# DOCUMENT EXCERPT

%%

# New CAAD 10 soon, wheel upgrade?



## ktc (Feb 18, 2012)

First, I'm new here and love all the Cannondale enthusiasts. I've ridden an M700 for over a decade, putting over 30K miles on it since new. Over the last several years I've gravitated more to road riding and run what are basically slick tires on this good old mountain bike. I've done a couple centuries on it and now I've decided to get serious about road riding and plan to even do some racing. I have my heart set on the new "Gulf" colored CAAD 10 Rival and plan to place an order this week after visiting the dealer today. They said it would be here in 5-6 weeks. I think the first thing I want to do is upgrade the wheels for better performance (and looks). With a wheel budget around a grand, give or take, what might you all recommend? I live in the NW burbs of Chicago (some hills and wind). What other upgrades would you recommend right off the bat? I know this is a great frame and I'll have the bike for years to come.

Thanks!


----------



## ktc (Feb 18, 2012)

I should add that handling/corning is very important to me, hence the immediate wheel upgrade.


----------



## CAADEL (Jul 23, 2011)

ktc said:


> I think the first thing I want to do is upgrade the wheels for better performance (and looks). With a wheel budget around a grand, give or take, what might you all recommend? I live in the NW burbs of Chicago (some hills and wind). *What other upgrades would you recommend right off the bat?*


For hilly and windy areas I would avoid aero or semi-aero wheels. So choose 24mm rims.

My upgrades so far are the handlebar (smaller size), seatpost (0 offset) and a saddle (narrower). These 3 upgrades are basically for better fitting on the bike.


----------



## gus68 (Oct 19, 2010)

%%

# GIVEN INFORMATION
%%

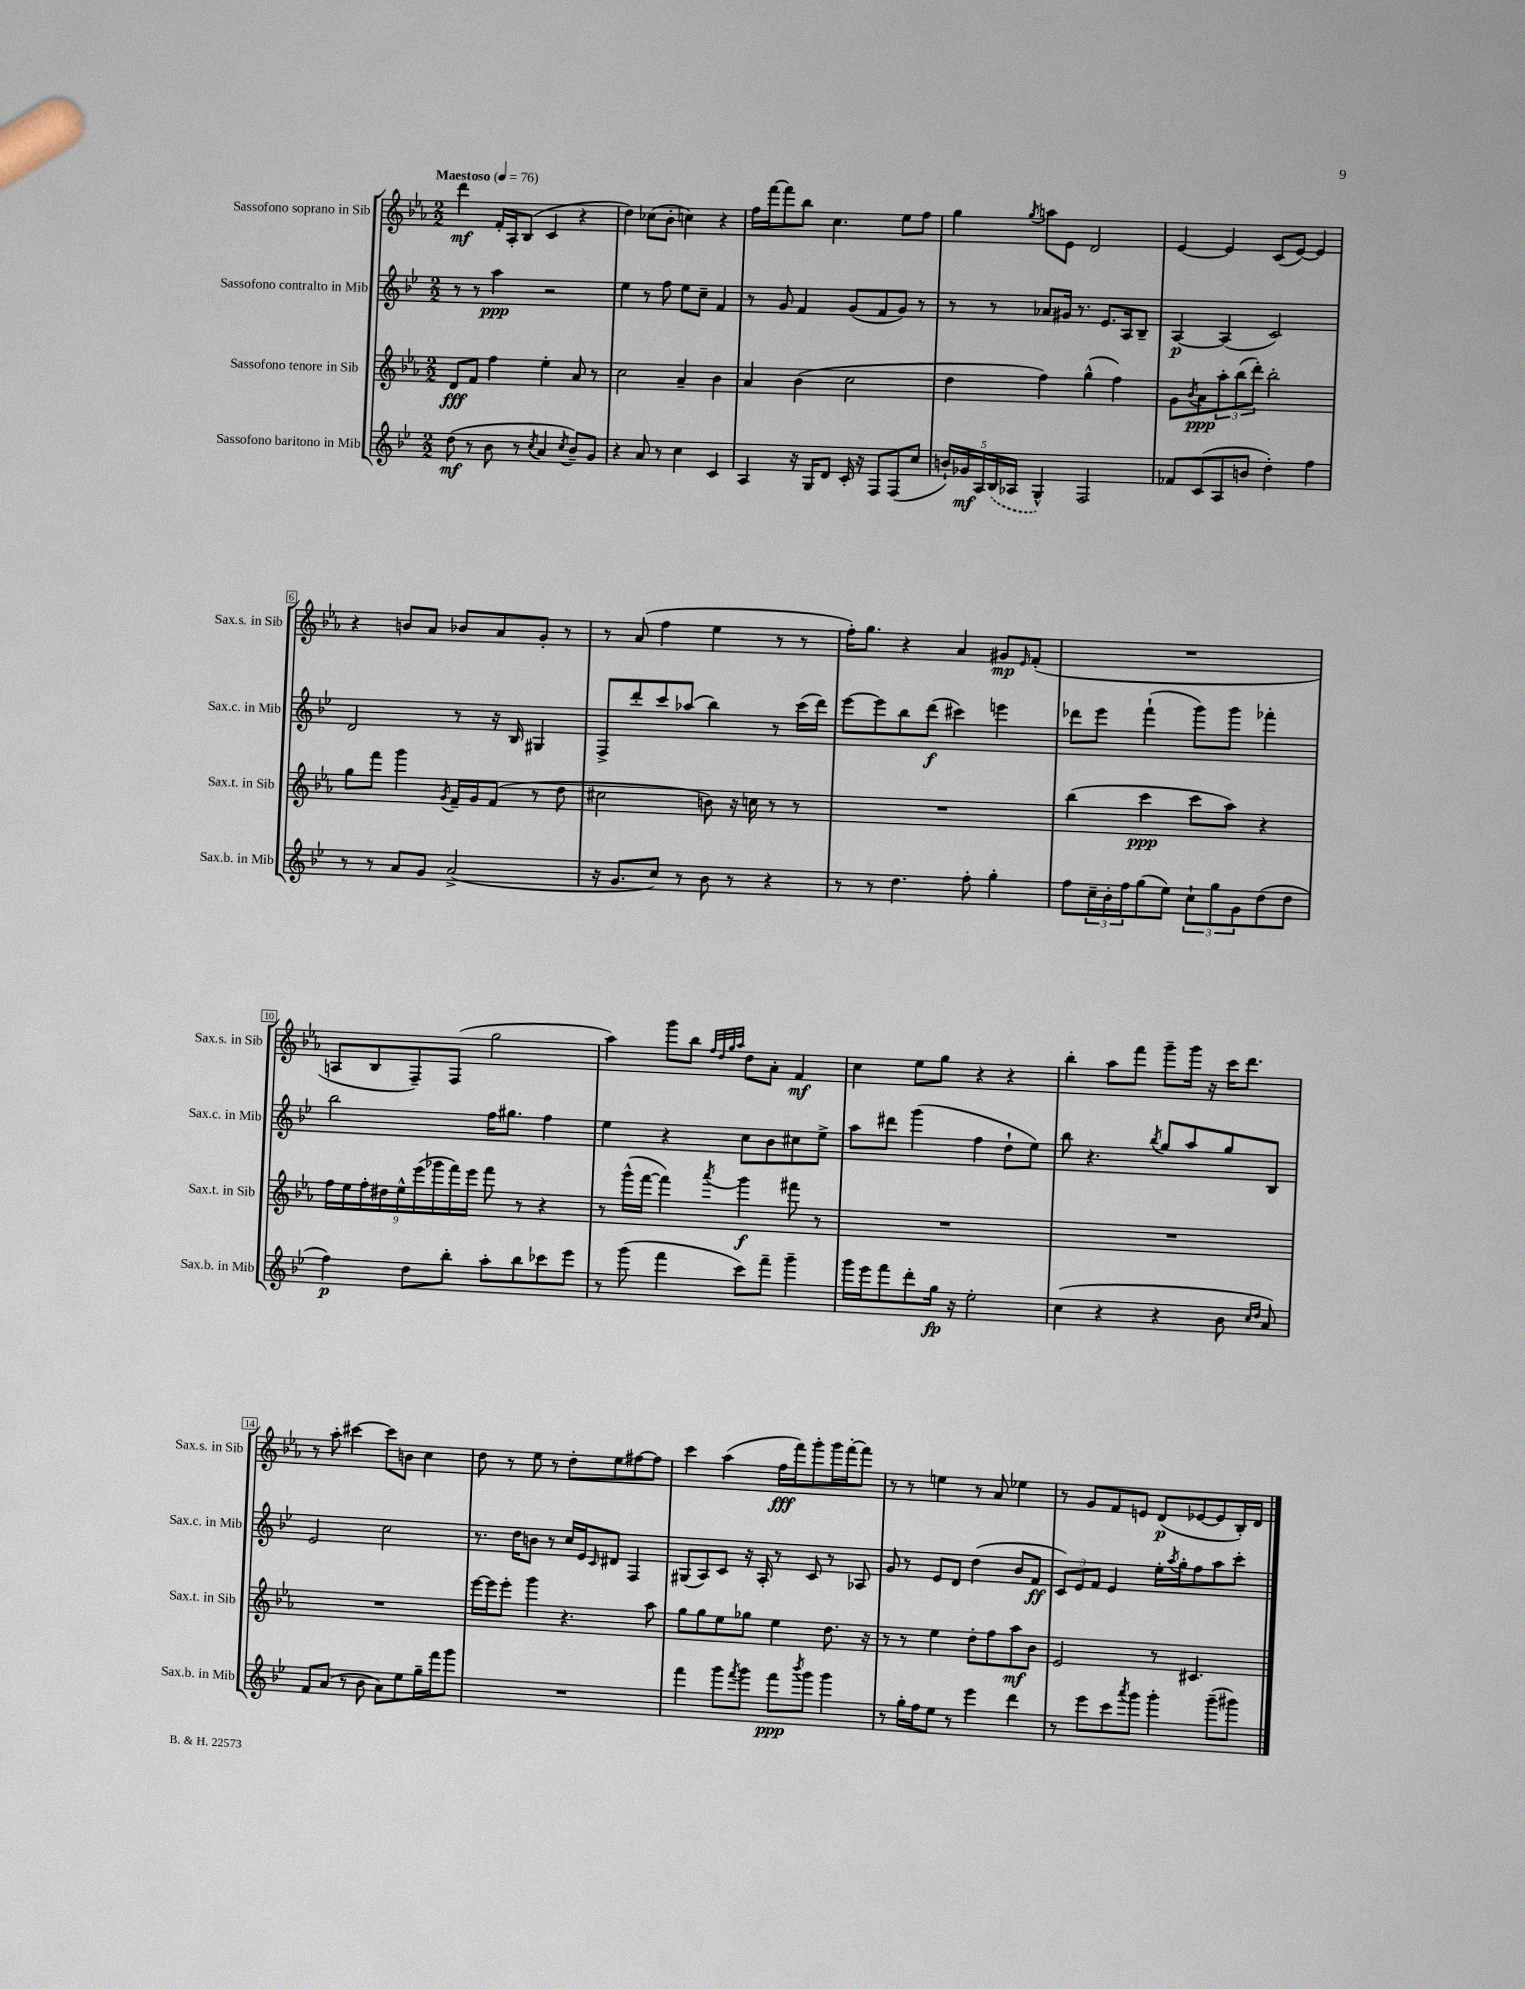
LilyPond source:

%%

# WHAT YOU WILL DO
Revise the forum thread between "## CAADEL (Jul" and "choose 24mm rims.", inclusive, and give that span back with "windy" changed to "gusty".

# EXERCISE SOLUTION
## CAADEL (Jul 23, 2011)

ktc said:


> I think the first thing I want to do is upgrade the wheels for better performance (and looks). With a wheel budget around a grand, give or take, what might you all recommend? I live in the NW burbs of Chicago (some hills and wind). *What other upgrades would you recommend right off the bat?*


For hilly and gusty areas I would avoid aero or semi-aero wheels. So choose 24mm rims.